As a veteran of Angus village hall hoolies and having jigged to Sir Jimmy Shand’s band in Fife, the Conservative MSP Mary Scanlon had been under the impression she was a dab hand at country dancing.
That was, until she was invited to a charity reels evening in Edinburgh and was embarrassed to discover that she knew the steps to neither the Duke of Perth nor Hamilton House.
Her visit to the Reel Difference, a monthly dance at St Mary’s Catholic Cathedral, saw her being cajoled through the dances by expert performers.
As she proffered her right elbow to give her partner an old-fashioned “birl”, she was surprised to be greeted by male dancers with crossed hands preparing to give her an elaborate “twirl” – as practised by the county set. As the melodious Clappy Doo dance band sounded the final chord to signal the end of Hamilton House, Ms Scanlon decided that she’d had enough.
She grabbed her hat, coat and gloves and headed for the door before the dancers took their partners for the Reel of the 51st and the Duke and Duchess of Edinburgh.
“With my background in Angus, I know the Gay Gordons, the Eightsome Reel, the Dashing White Sergeant, Strip the Willow and the St Bernard’s Waltz,” Ms Scanlon told The Scotsman.
“But nothing had prepared me for these wonderful dances that I hadn’t even heard of. The other dancers were very nice and helpful, but I was quite embarrassed and felt quite upset that I was so unfamiliar with all those dances.”
The realisation that her country dancing repertoire was incomplete has led the MSP for the Highlands and Islands to embark on a crusade for Scottish dancing to be taught in all the nation’s schools.
She has tabled a parliamentary question at Holyrood to find out how much country dancing is taught in Scottish schools.

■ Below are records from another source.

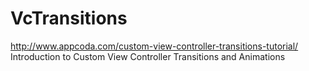 # VcTransitions
 http://www.appcoda.com/custom-view-controller-transitions-tutorial/   Introduction to Custom View Controller Transitions and Animations
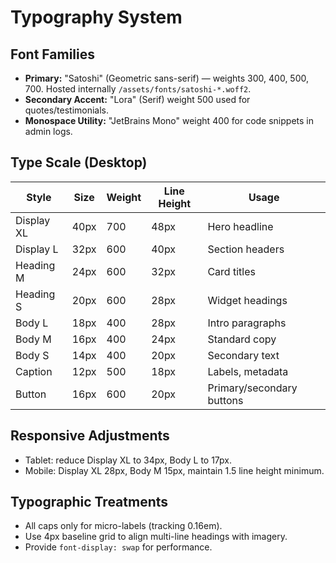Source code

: # Typography System

## Font Families
- **Primary:** "Satoshi" (Geometric sans-serif) — weights 300, 400, 500, 700. Hosted internally `/assets/fonts/satoshi-*.woff2`.
- **Secondary Accent:** "Lora" (Serif) weight 500 used for quotes/testimonials.
- **Monospace Utility:** "JetBrains Mono" weight 400 for code snippets in admin logs.

## Type Scale (Desktop)
| Style | Size | Weight | Line Height | Usage |
|-------|------|--------|-------------|-------|
| Display XL | 40px | 700 | 48px | Hero headline |
| Display L | 32px | 600 | 40px | Section headers |
| Heading M | 24px | 600 | 32px | Card titles |
| Heading S | 20px | 600 | 28px | Widget headings |
| Body L | 18px | 400 | 28px | Intro paragraphs |
| Body M | 16px | 400 | 24px | Standard copy |
| Body S | 14px | 400 | 20px | Secondary text |
| Caption | 12px | 500 | 18px | Labels, metadata |
| Button | 16px | 600 | 20px | Primary/secondary buttons |

## Responsive Adjustments
- Tablet: reduce Display XL to 34px, Body L to 17px.
- Mobile: Display XL 28px, Body M 15px, maintain 1.5 line height minimum.

## Typographic Treatments
- All caps only for micro-labels (tracking 0.16em).
- Use 4px baseline grid to align multi-line headings with imagery.
- Provide `font-display: swap` for performance.

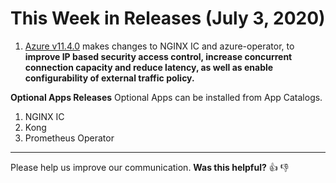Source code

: # This Week in Releases (July 3, 2020)

1. [Azure v11.4.0](https://github.com/giantswarm/releases/blob/master/release-notes/azure/v11.4.0.md) makes changes to NGINX IC and azure-operator, to **improve IP based security access control, increase concurrent connection capacity and reduce latency, as well as enable configurability of external traffic policy.**

**Optional Apps Releases**
Optional Apps can be installed from App Catalogs.

1. NGINX IC
2. Kong
3. Prometheus Operator

---

Please help us improve our communication. **Was this helpful?** :thumbsup: :thumbsdown:
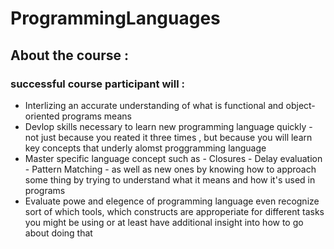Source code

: # ProgrammingLanguages

## About the course :
### successful course participant will :
- Interlizing an accurate understanding of what is functional  and object-oriented programs means
- Devlop skills necessary to learn new programming language quickly
       - not just because you reated it three times , but because you will learn key concepts that underly alomst proggramming language
- Master specific language concept such as
       - Closures 
       - Delay evaluation
       - Pattern Matching 
       - as well as new ones by knowing how to approach some thing by trying to understand what it means and how it's used in programs
- Evaluate powe and elegence of programming language even recognize sort of which tools, which constructs are approperiate for different tasks you might be using or at least have additional insight into how to go about doing that 
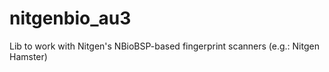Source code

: # nitgenbio_au3
Lib to work with Nitgen's NBioBSP-based fingerprint scanners (e.g.: Nitgen Hamster)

Reels are taught in some schools, but Ms Scanlon’s view is that teaching all children to do reels will pay dividends socially and help pupils to keep fit.
“I am starting a new campaign, because I want to get these dances taught in state schools – in all schools,” she said. “I am campaigning for everyone in Scotland to learn these wonderful Scottish dances.”
She added: “I asked people who were high up in the SNP government like Mike Russell, Derek Mackay and Alex Neil if they could do the Duke of Perth or Hamilton House and I just got a vacant look.
“That reassured me that I wasn’t the only one that couldn’t do them. The few MSPs that were familiar with these dances tended to have a background in private education.
“I thought that Scottish country dancing would be in the realm of the working class but when I looked up several websites, I saw that they seemed to be the preserve of the Ross-shire Ball, the Aboyne Ball, the Perthshire Ball, the Northern Meeting and the Angus Ball, where anyone with a working-class background would be totally out of place.”
A Scottish Government spokeswoman said: “Dance, including country dancing, is taught in many schools. Like other dance styles, it helps pupils build movement skills, confidence and enhances physical wellbeing. It also provides an opportunity to reflect on our culture and heritage and gives basic dance skills to fall back on in celebrations that include our traditional dance.”
Casting off, PoWs and teapots: a dancing guide
The “Duke of Perth” is a popular dance during the Highland Ball season and is often known by its alternative title of the Broun’s Reel when it is danced in Angus. The steps involved are the classic pas de basque, partners’ “casting off” before dancing to their “corners” and the “reel of three” or figure of eight.
Some of the more tolerant ball committees will allow the less advanced sets to dance the simpler “Strip the Willow” alongside the Duke of Perth, as the music is a good fit for both dances.
“Hamilton House” is a firm favourite at many balls and there is often much discussion about its origins. Unusually, the dance begins with the first lady dancing to one man before turning another.
Some people believe this reflects an old story about a lady rejecting one man before going off with another. A more likely explanation is that it alludes to the peculiar succession of the earldom of Selkirk.
If the Duke of Hamilton, head of the house, has a younger brother, the earldom passes to the latter rather than to the duke. The dance represents the old Duke’s widow dancing with the new Duke before turning the new Earl – the younger brother.
The “Reel of the 51st” is a more modern dance, but perhaps has the best story of all. Danced to the classic pipe march “The Drunken Piper”, it was invented by soldiers of the 51st Highland Division while incarcerated in a Prisoner of War camp during the last war. A feature is the St Andrews Cross, which is formed by the dancers.
The Duke of Duchess of Edinburgh is one for the real devotee. It is a complicated dance that much practice and is almost impossible to explain – save that it involves several “teapots”, a term used to describe the postures of a group of three dancers who whirl around together.